Tribune publiée dans Le Plus L’Obs
« Je suis président, pas candidat, je serai président jusqu’au bout, je n’ai pas d’autre objectif, d’autre priorité, d’autre devoir que de faire tout, tout pour mon pays. »
Le courage politique d’agir sur le long terme
Sans surprise, comme tout président en cours de premier mandat, François Hollande a refusé de répondre sur ses intentions de briguer – ou pas – un deuxième mandat.
Pourtant, la tonalité de cette 4e conférence de presse donne un sens tout nouveau à cette affirmation prévisible à une question attendue. Quelque chose de rare en politique, qui déboussole un peu les commentateurs : le courage politique d’agir pour l’intérêt général sur le long terme au risque d’y sacrifier son intérêt personnel sur le court terme.
Car François Hollande a fait preuve d’un réalisme désarmant. Tout en affirmant que les résultats viendront car la politique menée est la bonne, il admet que ces résultats pourraient arriver trop tard pour le servir électoralement.
D’aucuns choisissent d’y voir une résignation, un aveu d’échec, tant cette honnêteté intellectuelle et cette intégrité politique surprennent, tant on est habitué à vouloir déchiffrer cette langue de bois que tout homme ou femme politique est présumé coupable de pratiquer.
Ce langage de vérité assumé par le président de la République est au contraire la marque d’un homme d’État conscient de la gravité des crises que traverse le pays, déterminé à faire ce qui est nécessaire pour les surmonter, quitte à braver l’impopularité, car il veut, selon ses propos « avoir la conscience nette ». En d’autres termes, il préfère le jugement de l’Histoire aux sondages d’opinion instantanés.
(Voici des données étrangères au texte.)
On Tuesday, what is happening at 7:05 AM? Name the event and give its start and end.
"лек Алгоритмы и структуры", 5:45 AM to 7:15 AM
Le temps politique, plus long que le temps médiatique
Rappeler l’état dans lequel il a trouvé la France lors de son élection en 2012, ça n’est pas se défausser. C’est mieux insister sur la nécessité de réformes d’envergure et de mesures qui demandent des efforts de tous sans nécessairement produire de résultats rapides, et qui causent donc inévitablement l’impopularité.
Il faut à la fois réparer les dommages des deux quinquennats précédents par des politiques progressistes, et procéder à des réformes structurelles qui auraient dû être faites au début des années 2000 quand le contexte économique était favorable, tout cela au sein d’une Union Européenne en difficulté et dans un monde qui accumule les crises internationales.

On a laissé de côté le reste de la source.